Außerdem schütte Activision mehrere Millionen Dollar an Boni an Teams wie Infinity Ward oder Treyarch aus. Die Studiochefs könnten dann entscheiden, wie das Geld dann genau auf das Team verteilt wird. Dabei sollen auch jene belohnt werden, die besonders gute Ideen hatten.

Allerdings lässt Kotick auch seine Präferenz dafür durchblicken, dass sich ein Unternehmen auf das konzentrieren sollte, was man kennt und beherrscht. Dies sei ein Grund, warum sich Activision bis dato von Facebook & Co. fernhält - man habe intern kein Personal, das Erfahrung mit Social Games hat.

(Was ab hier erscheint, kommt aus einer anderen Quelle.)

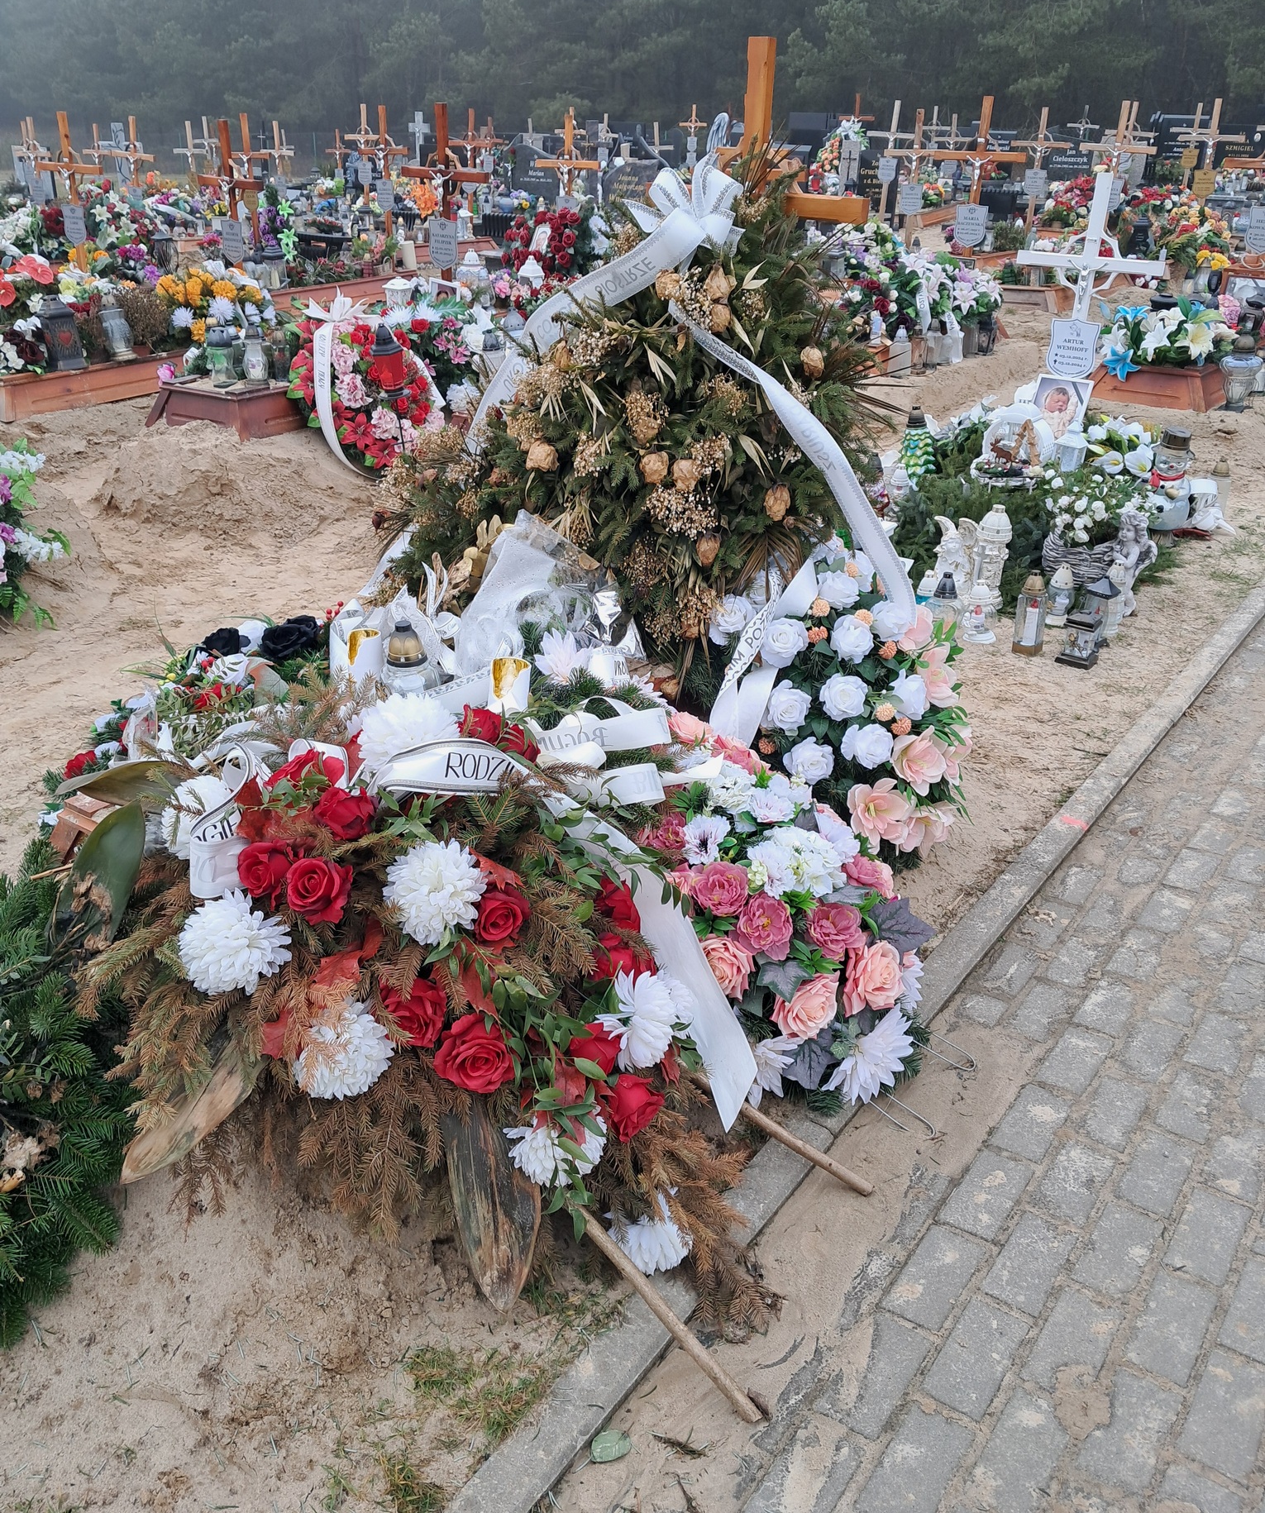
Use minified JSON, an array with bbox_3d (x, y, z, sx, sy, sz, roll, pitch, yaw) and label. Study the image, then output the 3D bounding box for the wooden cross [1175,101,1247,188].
[{"bbox_3d":[5.311,-5.324,12.329,0.630,1.500,0.080,14,28,23],"label":"wooden cross"}]

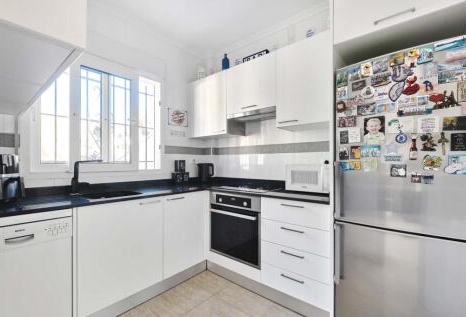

Koticks Ratschlag an andere Firmenchefs:

Mach diese eine Sache richtig, die du am besten kennst - du scheiterst vielleicht, aber konzentriere dich auf eine Sache, lass dich nicht ablenken.

Über die Jahre hinweg haben wir die Zahl der Spiele eingeschränkt, auf dir wir uns konzentrieren. Ich kann Ihnen verraten, dass wir im letzten Jahr zwei wirklich große Projekte eingestampft und ein Projekt sehr langfristig verschoben haben - weil wir das Bestmögliche abliefern wollen.

Bei dem verschobenen Spiel könnte sich der CEO eventuell auf den Call of Duty-Ableger bezogen haben, der bei Sledgehammer Games in Arbeit war. Nach dem Aderlass bei Infinity Ward im vergangenen Jahr war das Team von seinem Projekt abgezogen worden, um die verbliebenen Entwickler bei IW bei der Produktion von Call of Duty: Modern Warfare 3 zu unterstützen. Namen nennt Kotick generell nicht, aber bei einem der eingestellten Projekte handelt es sich wohl um True Crime: Hong Kong.

In einem Fall hatten wir ein GTA-artiges Spiel mit einer offenen Spielwelt, das etwas publikumsfreundlicher und nicht so brutal wie GTA sein sollte, mit einem Schwerpunkt auf Fahren und Kämpfen - nicht Obszönität. Es wäre inhaltlich nicht so kontrovers gewesen, hätte sich aber toll gespielt. Nach drei Jahren haben wir aber erkannt, dass wir einfach nicht die notwendigen Fertigkeiten in der Firma haben, um diese Sorte von Spiel zu machen, also haben wir es eingemottet.

Letztendlich sei das ein Beispiel dafür, dass sich Fokus auszahlt - wenn man nach einer gewissen Zeit nicht die angestrebte Qualität erreichen kann, müsse man eben handeln. Das solle aber nicht heißen, dass Leute dadurch entmutigt werden, Risiken einzugehen, schließlich hätten sie Möglichkeiten gehabt, sich dann an andere Projekte zu setzen. In manchen Fällen arbeite man auch mit externen Studios zusammen, schließlich sei es schwieriger die Ausrichtung eines internen Teams zu ändern. True Crime: Hong Kong war bei United Front Games in Entwicklung.